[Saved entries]

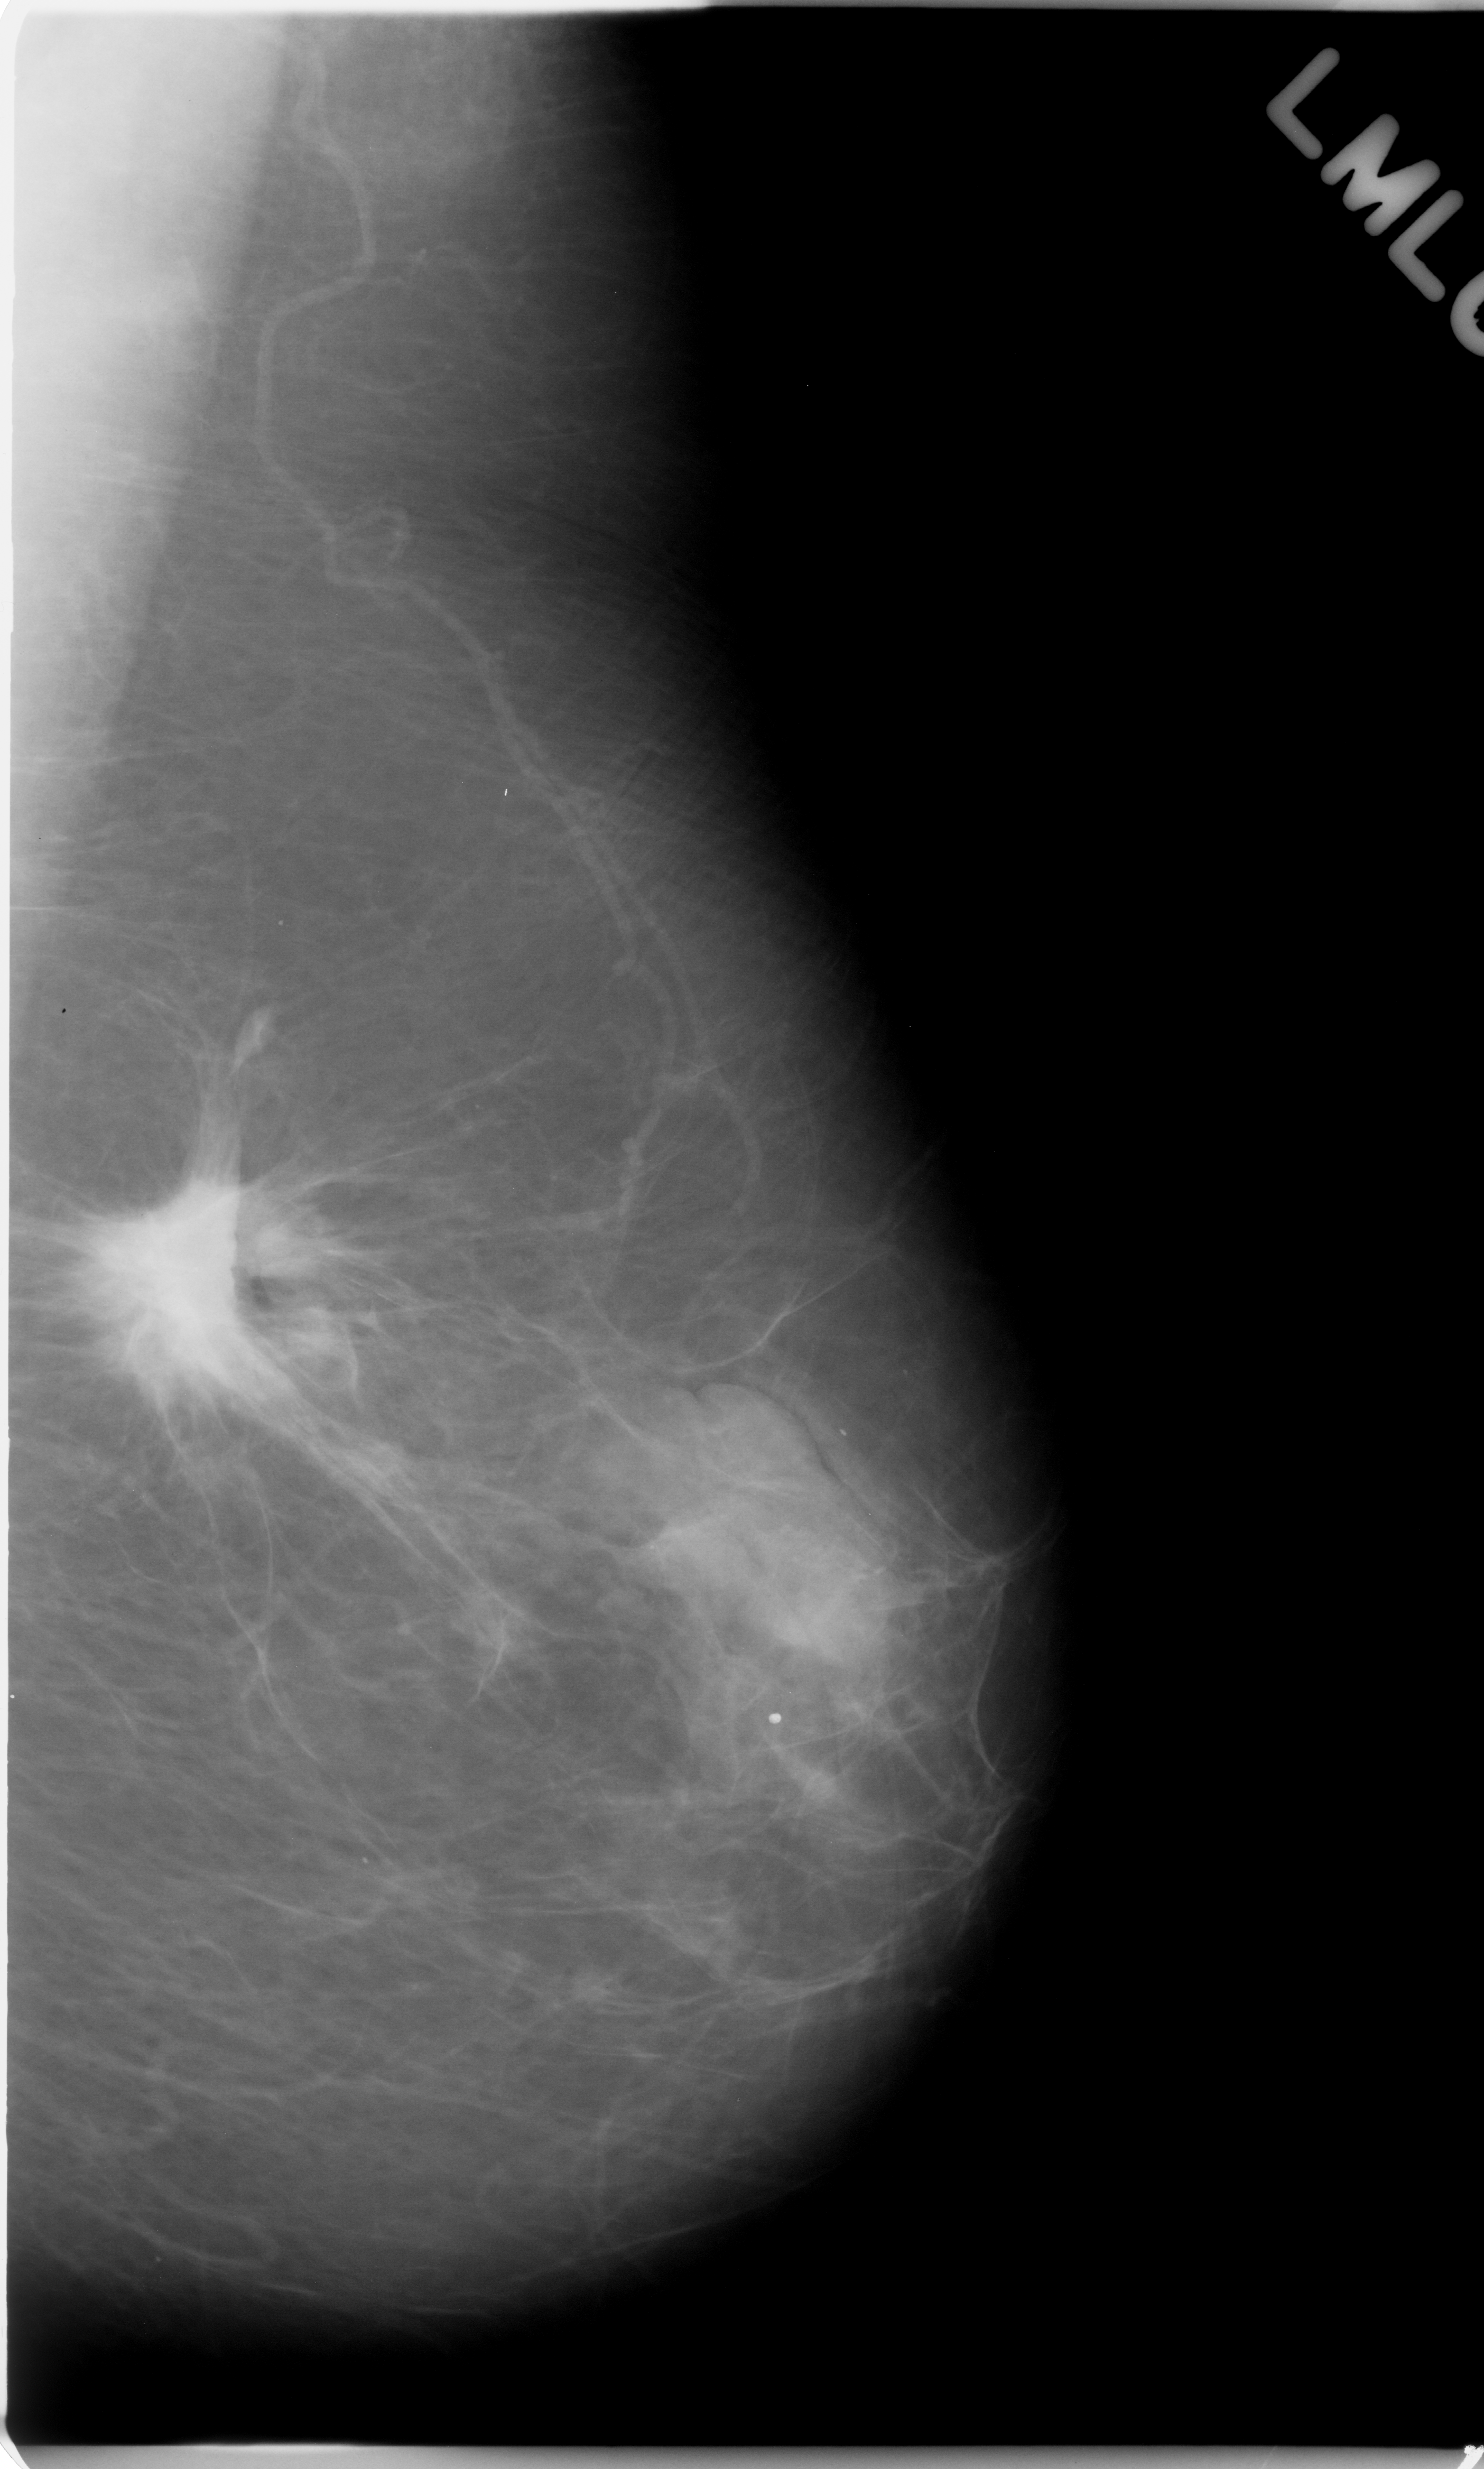
Mammogram (digitized film), left breast, mediolateral oblique (MLO) view, breast composition: almost entirely fatty (BI-RADS density category 1 of 4).
Radiologist-marked abnormalities on this image: mass, shape irregular, margins spiculated; BI-RADS assessment category 5; subtlety rating 5 on a 1 (subtle) to 5 (obvious) scale; pathology (as recorded): malignant.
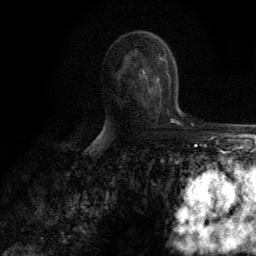
Breast MRI (dynamic contrast-enhanced), one axial slice. Position 69 of 134 along the scan axis. Cropped to one breast. Dynamic contrast-enhanced series, time point 2 of 6 at this slice position (early post-contrast). 3 T. TE 2.8 ms, TR 7.7 ms. 1.2 mm slice thickness. 256 × 256 image matrix, field of view 170 × 170 mm. Female patient.
Annotated regions visible in this slice (semi-automatic segmentation, software-assisted and operator-edited):
- enhancing-tissue mask used for the functional tumour volume (all voxels passing the contrast-enhancement thresholds inside the analysis volume; usually the tumour): bounding box <147,62,169,91> (left, top, right, bottom; pixels)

## WHAT IS NEEDED
Please output only the lines from the one holding "Annotated regions visible" to the end of the records, first and last included, exactly as they appear.

## EXERCISE RESPONSE
Annotated regions visible in this slice (semi-automatic segmentation, software-assisted and operator-edited):
- enhancing-tissue mask used for the functional tumour volume (all voxels passing the contrast-enhancement thresholds inside the analysis volume; usually the tumour): bounding box <147,62,169,91> (left, top, right, bottom; pixels)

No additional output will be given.